1. A murderer is condemned to death. He has to choose between three rooms. The first is full of raging fires. The second is full of assassins with loaded guns. The third is full of lions that haven't eaten in 3 years.. Which room is safest for him? 

2. A woman shoots her husband. Then she holds him under water for over 5 minutes... Finally, she hangs him. But 5 minutes later they both go out together and enjoy a wonderful dinner together. How can this be? 

3. What is black when you buy it, red when you use it, and gray when you throw it away? 

4. Can you name three consecutive days without using the words Wednesday, Friday, or Sunday? 

5. This is an unusual paragraph. I'm curious as to just how quickly you can find out what is so unusual about it. It looks so ordinary and plain that you would think nothing was wrong with it. In fact, nothing is wrong with it! It is highly unusual though. Study it and think about it, but you still may not find anything odd.. But if you work at it a bit, you might find out. Try to do so without any coaching! 

THE ANSWERS TO ALL FIVE THE RIDDLES ARE BELOW: 



Answers: 

1. The third room. Lions that haven't eaten in three years are dead. That one was easy, right? 


2. The woman was a photographer. She shot a picture of her husband, developed it, and hung it up to dry (shot; held under water; and hung). 


3. Charcoal, as it is used in barbecuing. 


4. Sure you can name three consecutive days, yesterday, today, and tomorrow! 


5. The letter e, which is the most common letter used in the English language, does not appear even once in the paragraph. 


How did you do?





Hopeless, I only got 1 right.


----------



## HelenP (Oct 5, 2011)

Love things like this!

I got the first one right, but for the wrong reasons.

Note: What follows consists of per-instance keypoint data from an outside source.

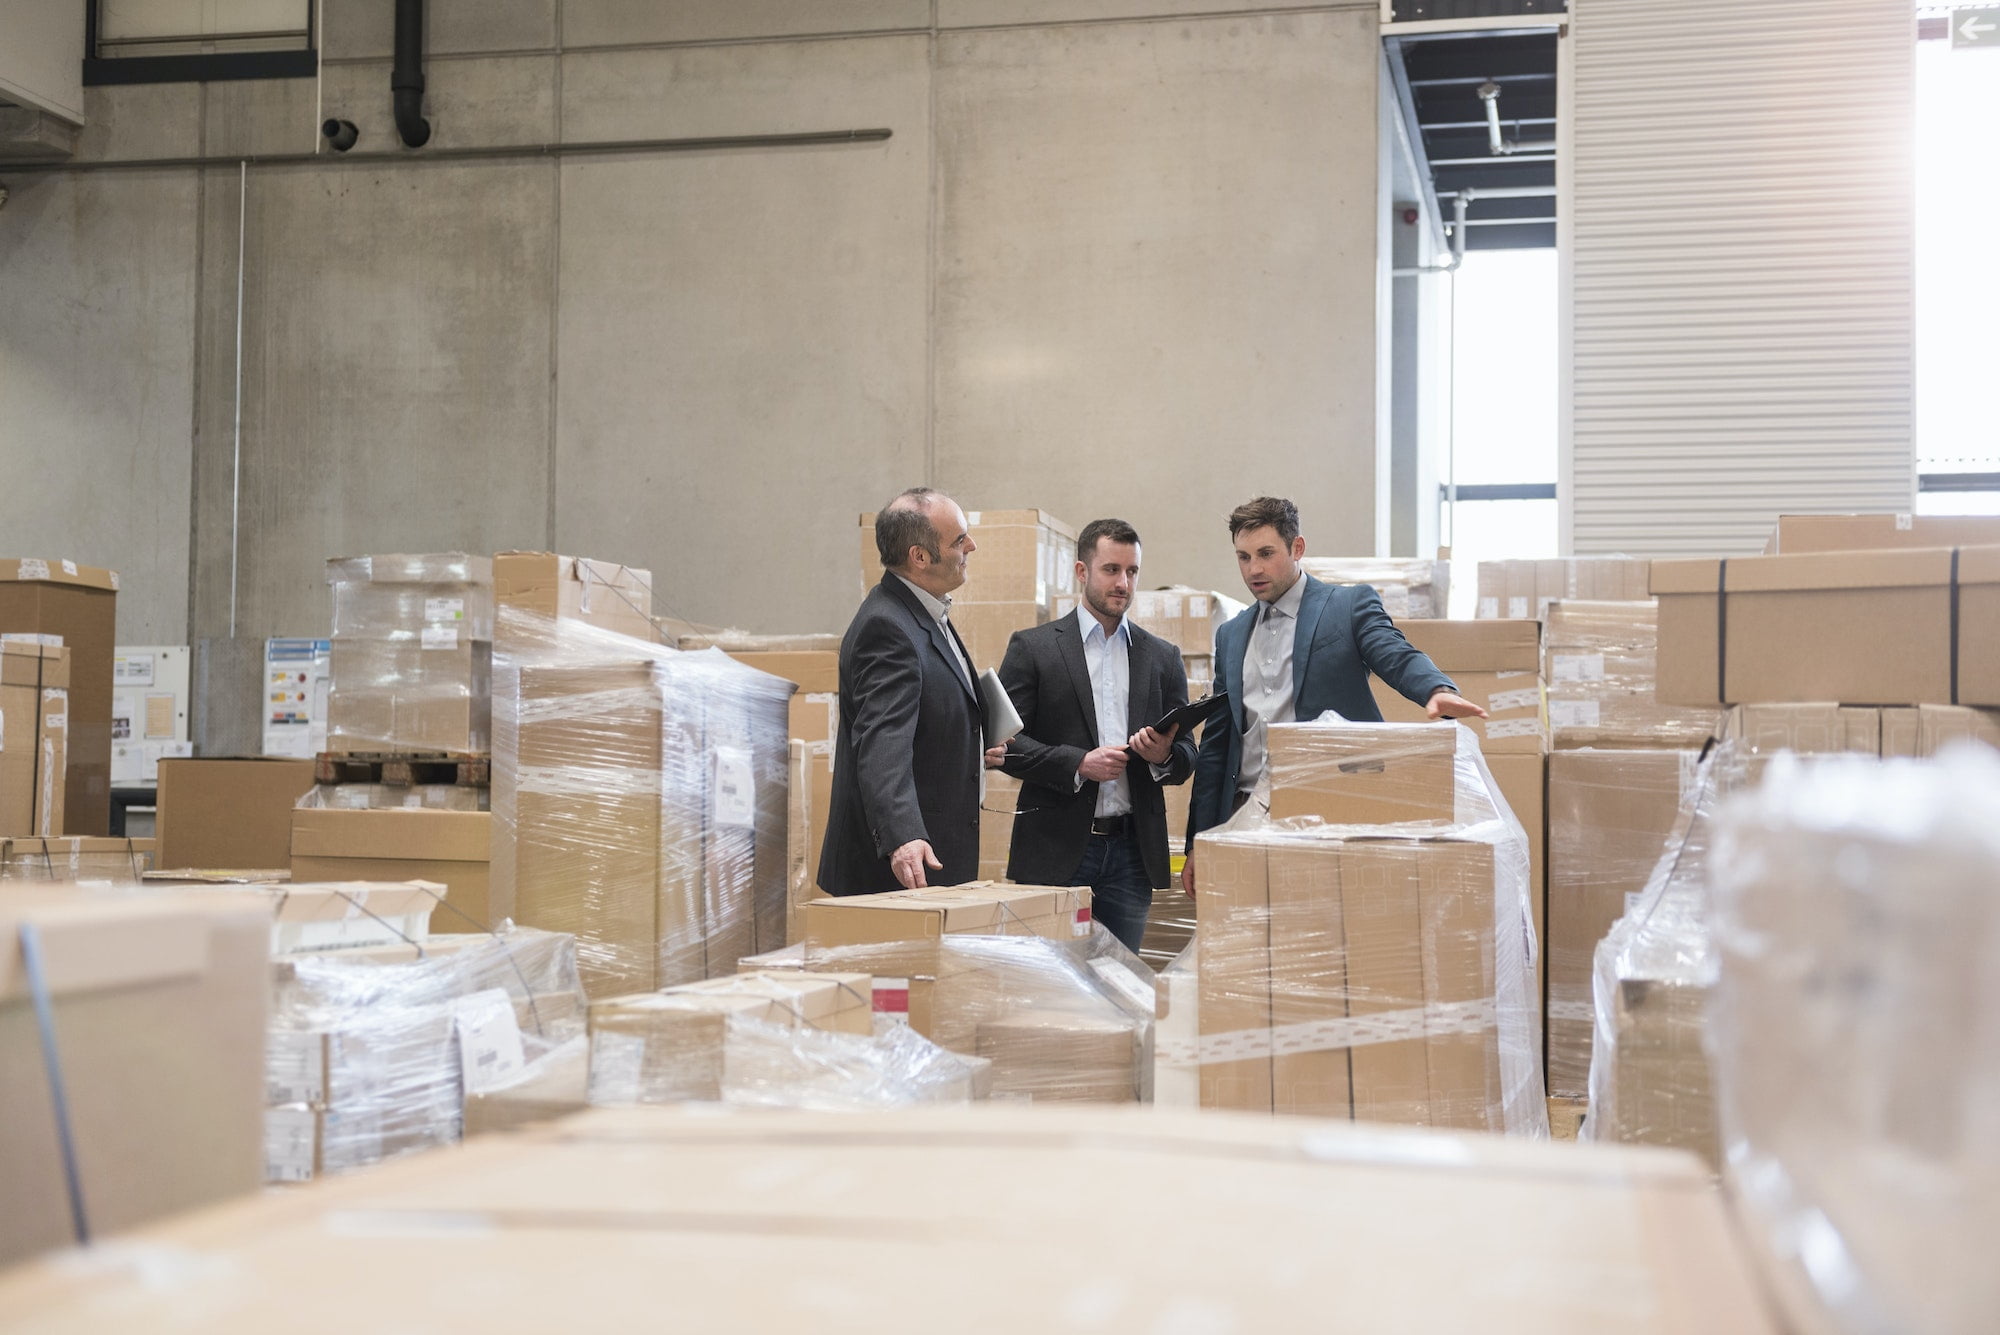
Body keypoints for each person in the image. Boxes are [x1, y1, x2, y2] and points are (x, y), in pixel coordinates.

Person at [1182, 496, 1488, 893]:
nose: (1253, 569)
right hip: (1246, 817)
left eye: (1266, 553)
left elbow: (1393, 651)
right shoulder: (1231, 634)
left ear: (1297, 548)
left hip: (1330, 810)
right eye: (1243, 557)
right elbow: (1217, 747)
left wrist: (1435, 688)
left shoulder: (1346, 606)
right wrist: (1198, 841)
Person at [996, 519, 1198, 953]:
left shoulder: (1162, 657)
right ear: (1082, 572)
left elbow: (1187, 755)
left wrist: (1164, 754)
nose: (1123, 582)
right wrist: (1077, 764)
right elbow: (1004, 746)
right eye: (1111, 569)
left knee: (1123, 984)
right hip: (1057, 848)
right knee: (1055, 990)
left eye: (1132, 571)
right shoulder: (1033, 648)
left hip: (1132, 854)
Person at [818, 488, 1007, 896]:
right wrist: (902, 837)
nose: (971, 546)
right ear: (919, 557)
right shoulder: (887, 627)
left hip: (931, 859)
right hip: (901, 870)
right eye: (959, 540)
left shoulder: (925, 612)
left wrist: (973, 741)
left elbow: (925, 714)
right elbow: (881, 742)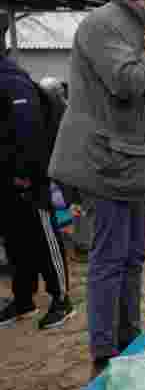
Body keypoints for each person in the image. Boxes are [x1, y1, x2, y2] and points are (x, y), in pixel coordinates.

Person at [49, 0, 145, 375]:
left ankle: (129, 337)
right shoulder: (103, 24)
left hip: (133, 163)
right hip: (107, 164)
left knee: (133, 257)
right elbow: (125, 80)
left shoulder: (143, 26)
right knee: (110, 258)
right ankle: (104, 354)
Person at [0, 56, 75, 330]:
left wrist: (25, 173)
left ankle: (61, 299)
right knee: (15, 241)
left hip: (29, 178)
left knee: (44, 235)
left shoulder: (12, 81)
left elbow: (28, 130)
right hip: (7, 179)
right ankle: (23, 299)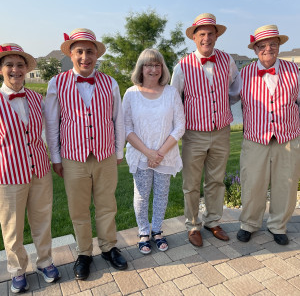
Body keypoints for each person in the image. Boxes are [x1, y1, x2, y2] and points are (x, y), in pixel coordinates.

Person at [45, 28, 127, 280]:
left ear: (96, 55)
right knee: (78, 209)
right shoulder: (56, 83)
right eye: (79, 51)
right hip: (73, 158)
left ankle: (108, 247)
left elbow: (118, 120)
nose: (84, 57)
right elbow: (52, 124)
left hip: (104, 156)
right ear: (71, 54)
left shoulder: (109, 82)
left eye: (89, 51)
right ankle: (83, 253)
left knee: (106, 205)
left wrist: (118, 150)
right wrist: (56, 158)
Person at [171, 13, 241, 247]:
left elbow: (234, 91)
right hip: (194, 134)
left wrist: (219, 111)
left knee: (216, 180)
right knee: (191, 183)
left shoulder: (227, 61)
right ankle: (192, 225)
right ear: (194, 37)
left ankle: (212, 221)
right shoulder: (182, 66)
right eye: (202, 34)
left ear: (217, 36)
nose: (207, 38)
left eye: (211, 33)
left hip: (221, 131)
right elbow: (174, 100)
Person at [0, 44, 60, 293]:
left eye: (20, 65)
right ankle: (16, 270)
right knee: (12, 226)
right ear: (2, 70)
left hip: (39, 170)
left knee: (42, 220)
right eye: (9, 65)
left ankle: (45, 261)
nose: (15, 70)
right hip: (9, 173)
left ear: (26, 69)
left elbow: (46, 133)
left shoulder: (37, 98)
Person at [237, 25, 300, 245]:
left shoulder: (295, 72)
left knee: (286, 183)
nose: (268, 49)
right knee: (252, 182)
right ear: (255, 49)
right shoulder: (243, 73)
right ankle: (249, 224)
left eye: (273, 44)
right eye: (262, 45)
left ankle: (278, 225)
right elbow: (227, 98)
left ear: (279, 46)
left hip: (288, 137)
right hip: (255, 138)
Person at [122, 49, 185, 254]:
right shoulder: (131, 93)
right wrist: (148, 153)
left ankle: (157, 230)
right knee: (141, 195)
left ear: (163, 68)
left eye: (157, 65)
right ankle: (143, 233)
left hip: (165, 155)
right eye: (149, 65)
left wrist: (160, 153)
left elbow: (180, 126)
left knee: (161, 194)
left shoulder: (171, 92)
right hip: (141, 155)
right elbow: (126, 127)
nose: (153, 69)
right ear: (141, 68)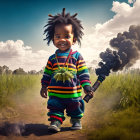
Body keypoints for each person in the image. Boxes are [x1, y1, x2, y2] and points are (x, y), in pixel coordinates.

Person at [40, 8, 93, 132]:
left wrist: (87, 87)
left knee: (76, 107)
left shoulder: (77, 57)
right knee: (54, 107)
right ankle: (55, 122)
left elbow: (83, 74)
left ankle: (76, 120)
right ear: (53, 39)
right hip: (55, 94)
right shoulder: (52, 58)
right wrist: (44, 86)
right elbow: (47, 74)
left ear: (74, 40)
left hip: (73, 94)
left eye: (67, 36)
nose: (62, 39)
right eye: (58, 36)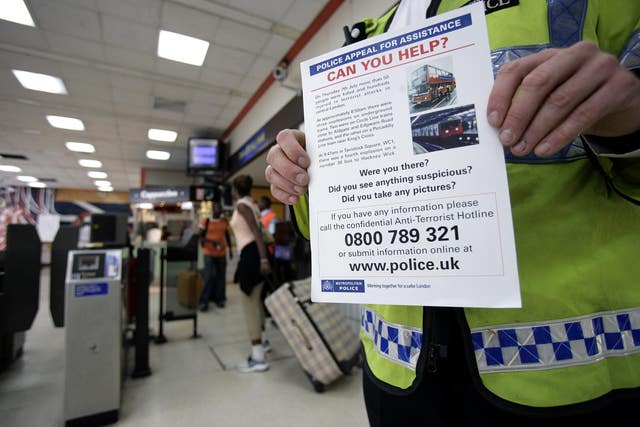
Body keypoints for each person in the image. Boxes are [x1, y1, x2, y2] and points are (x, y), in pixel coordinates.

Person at [266, 1, 640, 425]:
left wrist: (630, 118)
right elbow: (322, 231)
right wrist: (300, 179)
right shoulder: (365, 39)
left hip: (574, 377)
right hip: (396, 373)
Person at [229, 175, 273, 373]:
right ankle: (262, 342)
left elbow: (256, 232)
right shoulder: (253, 205)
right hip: (255, 255)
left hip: (251, 255)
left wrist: (263, 259)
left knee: (249, 305)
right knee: (256, 301)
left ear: (235, 190)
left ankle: (258, 358)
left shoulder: (241, 206)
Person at [198, 202, 232, 311]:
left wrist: (230, 250)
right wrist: (211, 242)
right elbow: (200, 236)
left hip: (221, 253)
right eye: (216, 208)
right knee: (208, 276)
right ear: (213, 209)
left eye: (220, 208)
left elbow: (227, 235)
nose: (218, 210)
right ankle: (203, 301)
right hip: (208, 252)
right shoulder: (206, 221)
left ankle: (220, 299)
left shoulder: (224, 222)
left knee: (221, 277)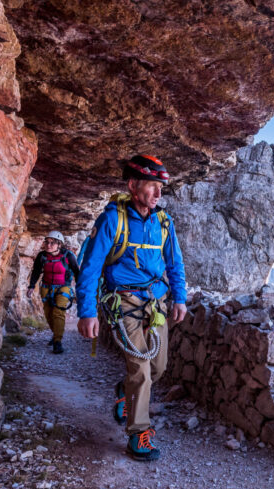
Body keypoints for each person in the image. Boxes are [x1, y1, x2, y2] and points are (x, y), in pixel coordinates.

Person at [76, 154, 187, 462]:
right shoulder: (113, 219)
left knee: (158, 367)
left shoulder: (163, 222)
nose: (158, 194)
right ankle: (138, 434)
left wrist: (180, 297)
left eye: (161, 188)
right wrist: (86, 312)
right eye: (153, 187)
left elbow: (175, 263)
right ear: (133, 185)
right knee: (140, 367)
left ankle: (125, 390)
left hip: (155, 303)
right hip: (123, 302)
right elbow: (91, 267)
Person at [27, 231, 80, 354]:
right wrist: (31, 286)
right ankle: (56, 333)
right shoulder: (42, 256)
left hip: (63, 287)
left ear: (59, 244)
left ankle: (57, 342)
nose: (49, 245)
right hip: (46, 287)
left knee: (58, 312)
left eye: (52, 243)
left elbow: (77, 272)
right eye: (47, 242)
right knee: (48, 313)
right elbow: (36, 272)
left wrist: (80, 289)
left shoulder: (68, 256)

I got the last one right away, because it's right up my street, being a wordaholic!

The other 3 - didn't have a clue!

xx


----------



## Monica (Oct 5, 2011)

lol, I only got nr. 4 right

I knew about the photographer, but I really couldn't remember what it was...


----------



## Rollercoaster (Oct 6, 2011)

I couldn't get any of these! I love riddles, especially ones I don't understand!


----------